Lens and sensor parameters
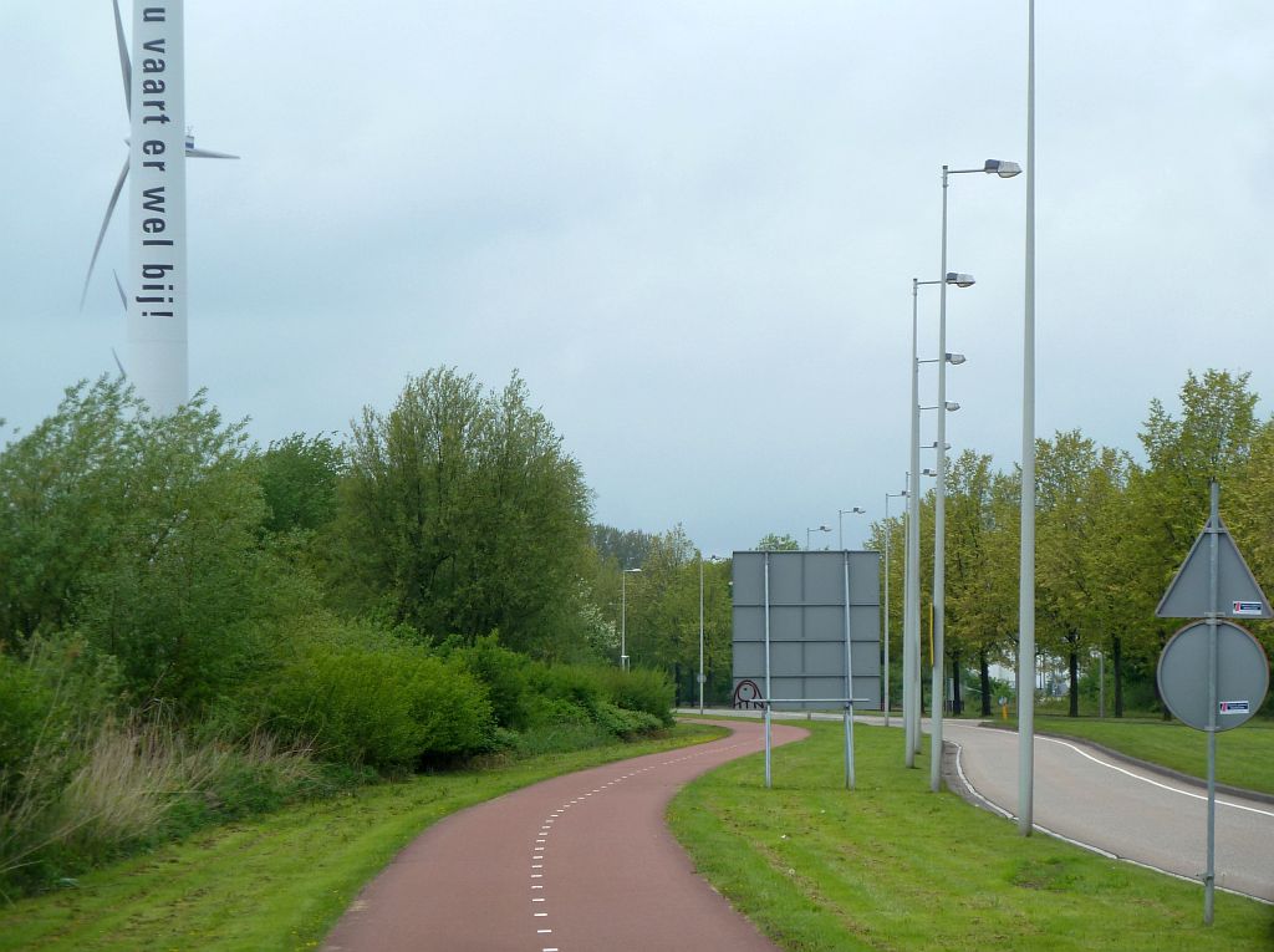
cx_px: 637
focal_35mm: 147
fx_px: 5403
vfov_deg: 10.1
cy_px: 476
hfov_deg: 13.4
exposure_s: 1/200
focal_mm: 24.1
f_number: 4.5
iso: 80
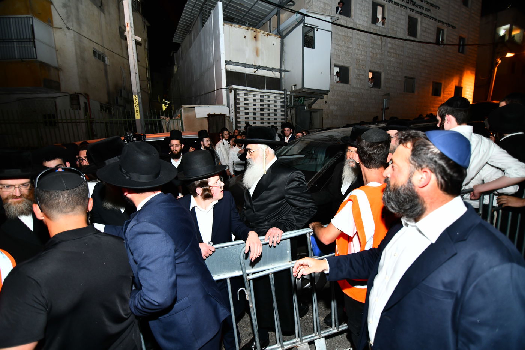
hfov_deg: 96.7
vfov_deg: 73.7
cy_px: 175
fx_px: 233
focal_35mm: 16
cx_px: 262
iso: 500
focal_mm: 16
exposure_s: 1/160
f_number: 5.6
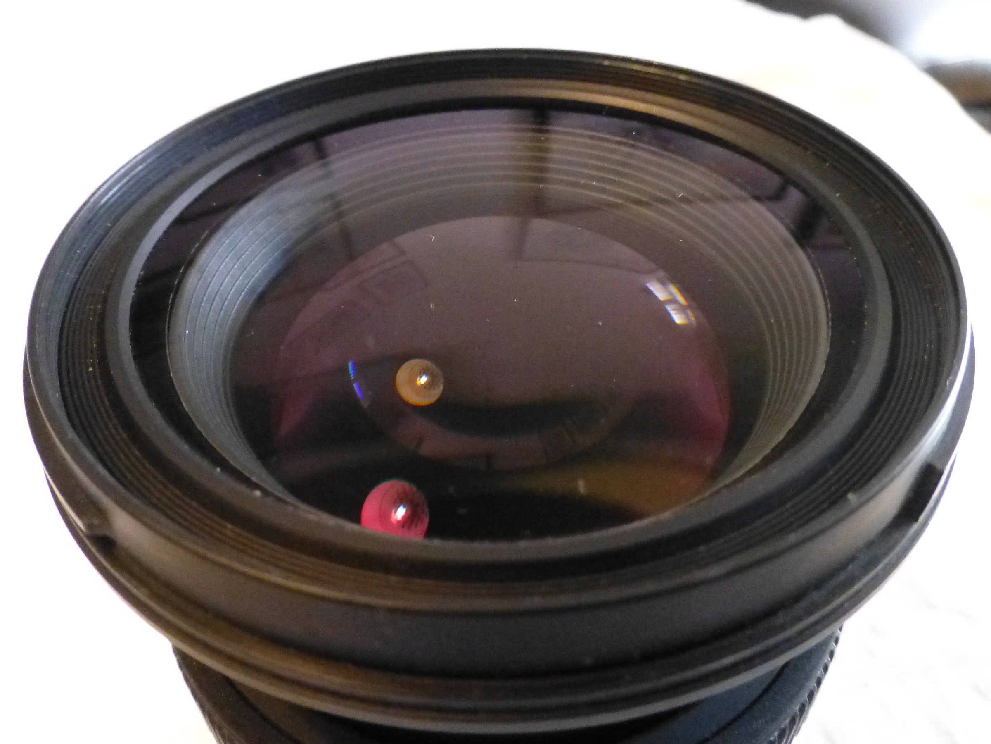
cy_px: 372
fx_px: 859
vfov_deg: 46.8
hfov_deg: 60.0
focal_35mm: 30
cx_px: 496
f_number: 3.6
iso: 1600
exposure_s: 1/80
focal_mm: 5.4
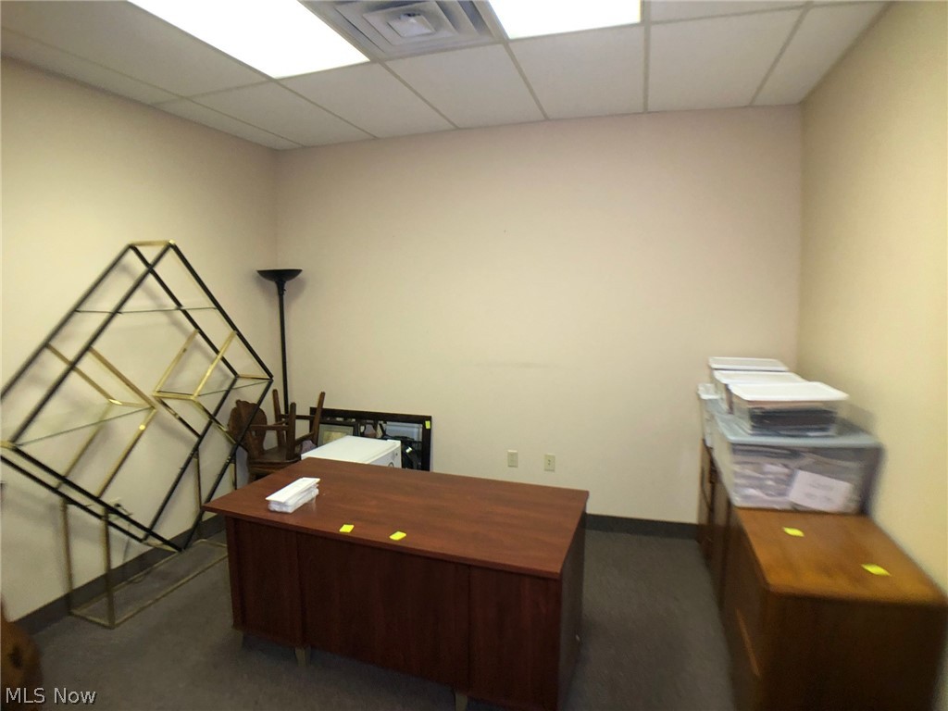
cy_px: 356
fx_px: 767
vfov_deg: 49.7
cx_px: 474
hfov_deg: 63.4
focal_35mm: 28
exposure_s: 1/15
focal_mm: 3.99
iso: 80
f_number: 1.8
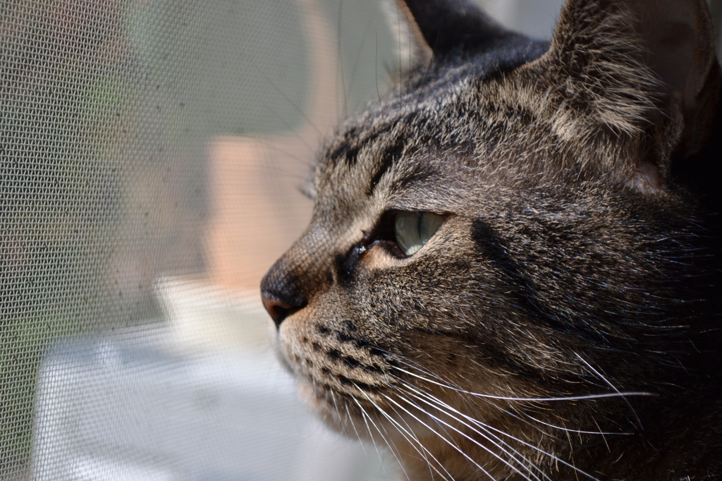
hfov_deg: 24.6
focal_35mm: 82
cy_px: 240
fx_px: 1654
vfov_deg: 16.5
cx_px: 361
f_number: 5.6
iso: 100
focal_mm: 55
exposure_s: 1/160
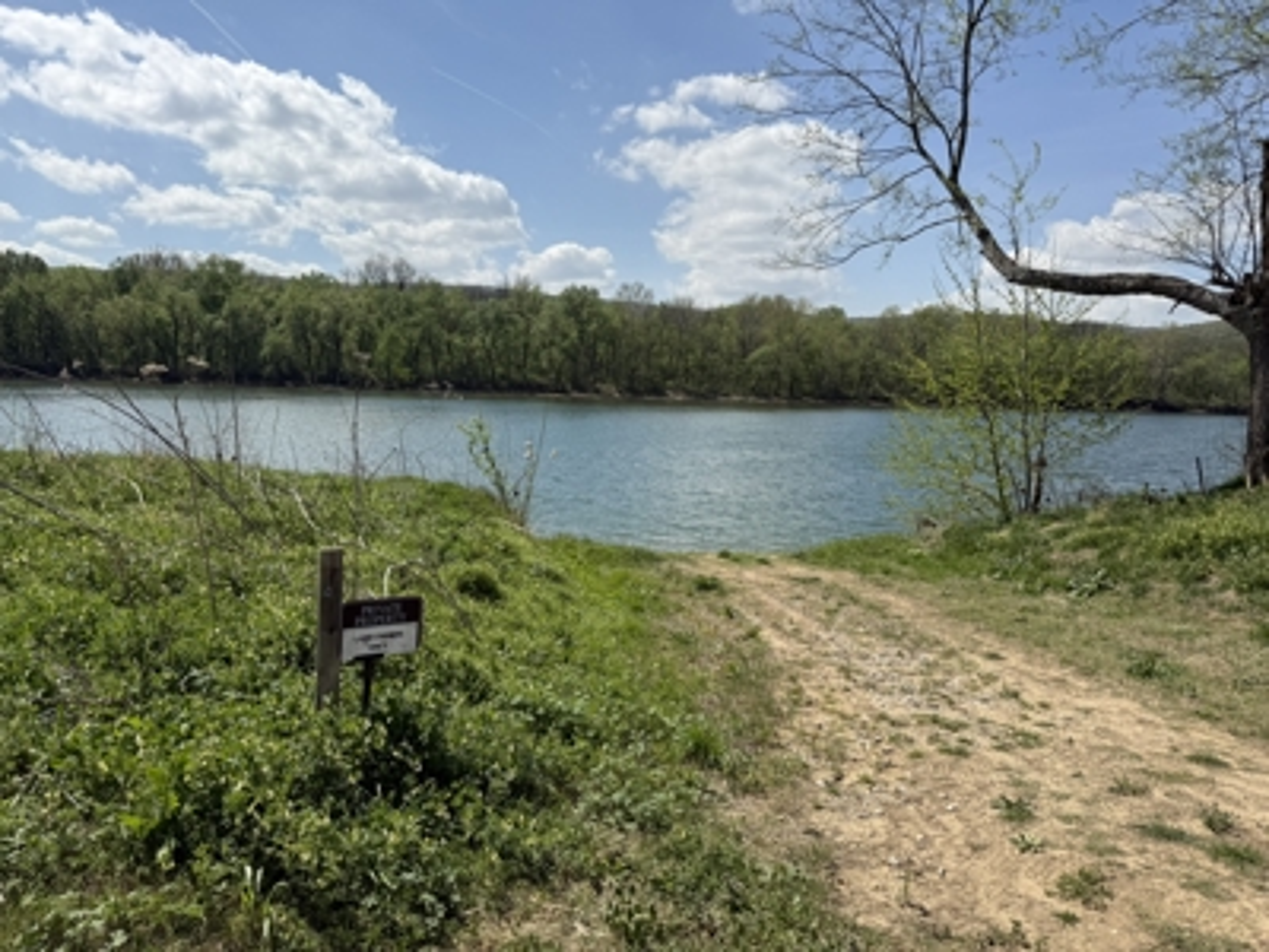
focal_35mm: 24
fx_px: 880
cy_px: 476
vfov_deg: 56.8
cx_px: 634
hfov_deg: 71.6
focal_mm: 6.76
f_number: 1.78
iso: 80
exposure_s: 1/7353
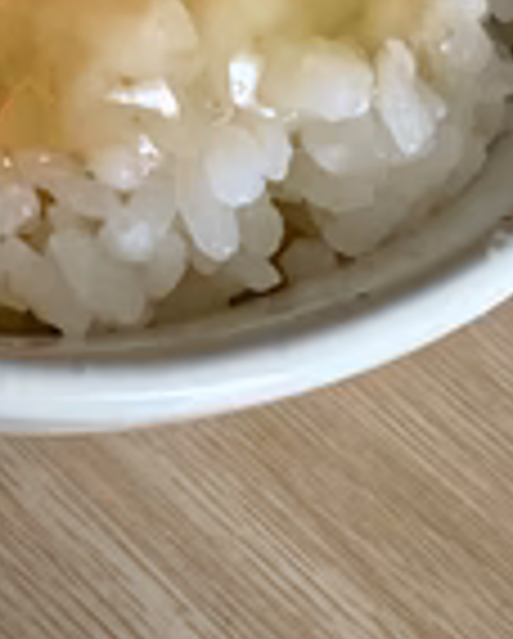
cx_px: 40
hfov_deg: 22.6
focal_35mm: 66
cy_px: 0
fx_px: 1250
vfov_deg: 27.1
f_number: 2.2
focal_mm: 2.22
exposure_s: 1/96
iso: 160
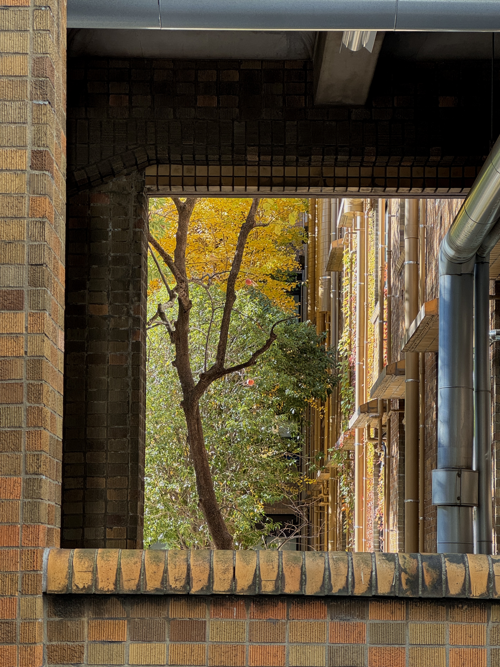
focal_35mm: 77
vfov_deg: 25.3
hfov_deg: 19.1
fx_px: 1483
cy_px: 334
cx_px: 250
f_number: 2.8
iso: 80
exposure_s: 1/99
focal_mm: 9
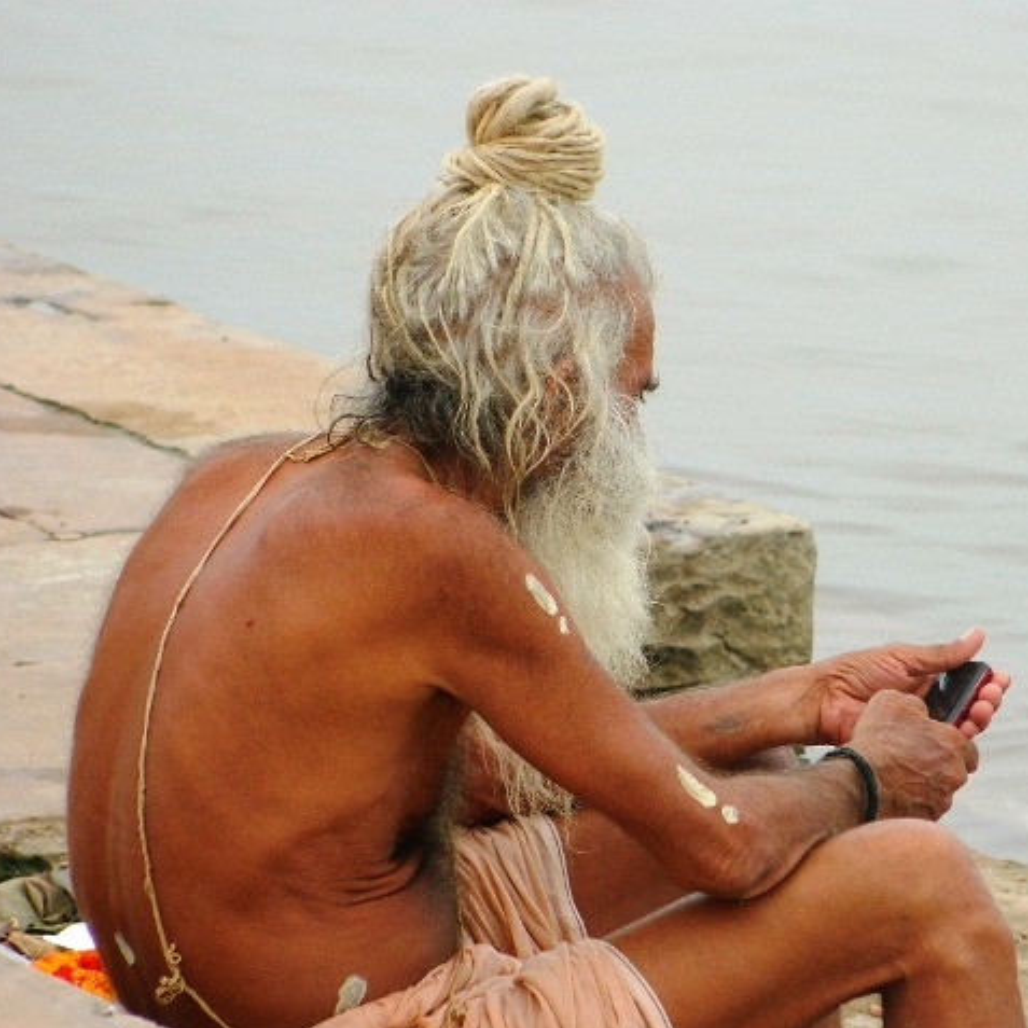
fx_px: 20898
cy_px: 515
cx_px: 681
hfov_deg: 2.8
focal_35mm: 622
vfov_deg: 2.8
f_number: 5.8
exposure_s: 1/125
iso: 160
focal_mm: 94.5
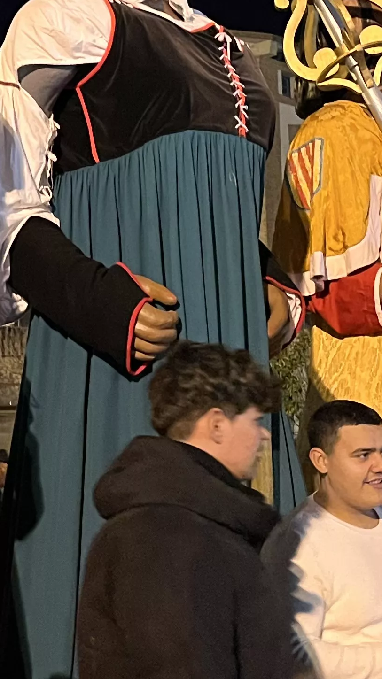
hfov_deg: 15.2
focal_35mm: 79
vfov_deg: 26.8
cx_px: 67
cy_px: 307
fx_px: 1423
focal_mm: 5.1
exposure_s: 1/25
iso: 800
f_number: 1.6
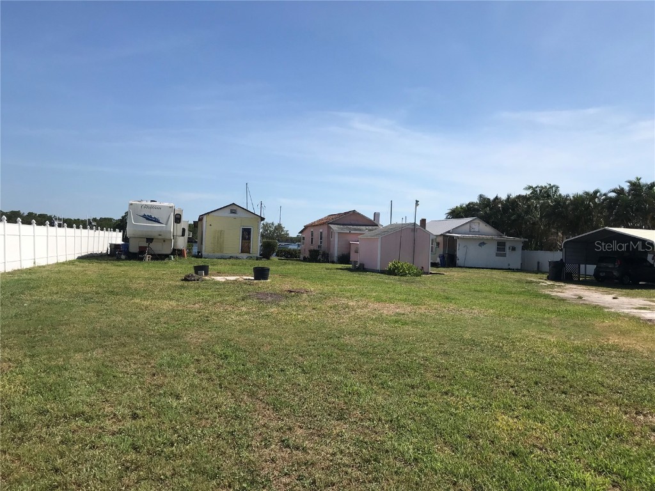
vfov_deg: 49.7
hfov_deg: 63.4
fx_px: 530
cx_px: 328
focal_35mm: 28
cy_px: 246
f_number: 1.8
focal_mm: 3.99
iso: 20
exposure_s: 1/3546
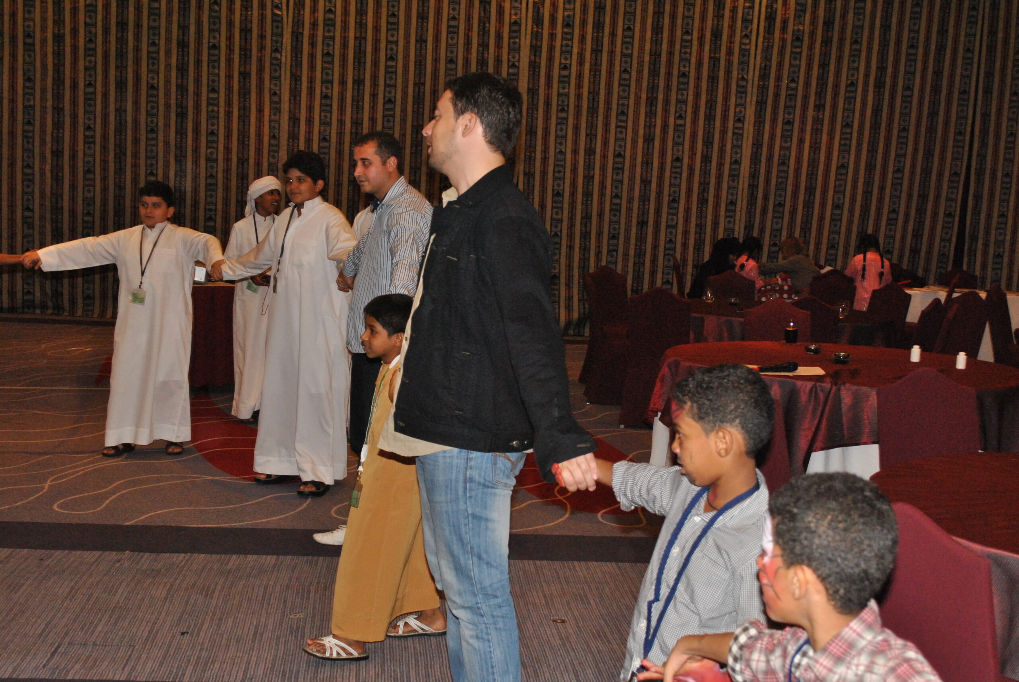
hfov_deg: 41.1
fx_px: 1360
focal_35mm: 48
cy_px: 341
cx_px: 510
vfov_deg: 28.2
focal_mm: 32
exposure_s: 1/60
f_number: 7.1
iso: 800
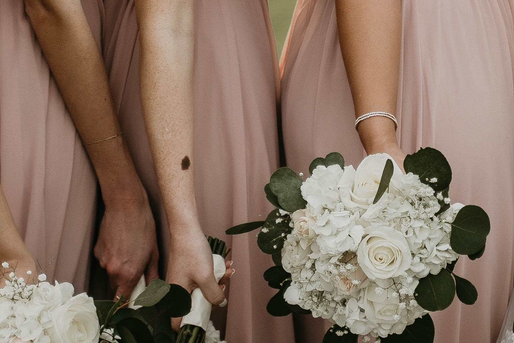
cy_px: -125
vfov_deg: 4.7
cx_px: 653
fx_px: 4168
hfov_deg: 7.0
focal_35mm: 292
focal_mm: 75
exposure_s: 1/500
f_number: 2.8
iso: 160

▶ [Problem to work on]: Only output the lines from the one with "vfov_deg: 4.7" through the end of the entries above, exactly as they are.

▶ [Task solution]:
vfov_deg: 4.7
cx_px: 653
fx_px: 4168
hfov_deg: 7.0
focal_35mm: 292
focal_mm: 75
exposure_s: 1/500
f_number: 2.8
iso: 160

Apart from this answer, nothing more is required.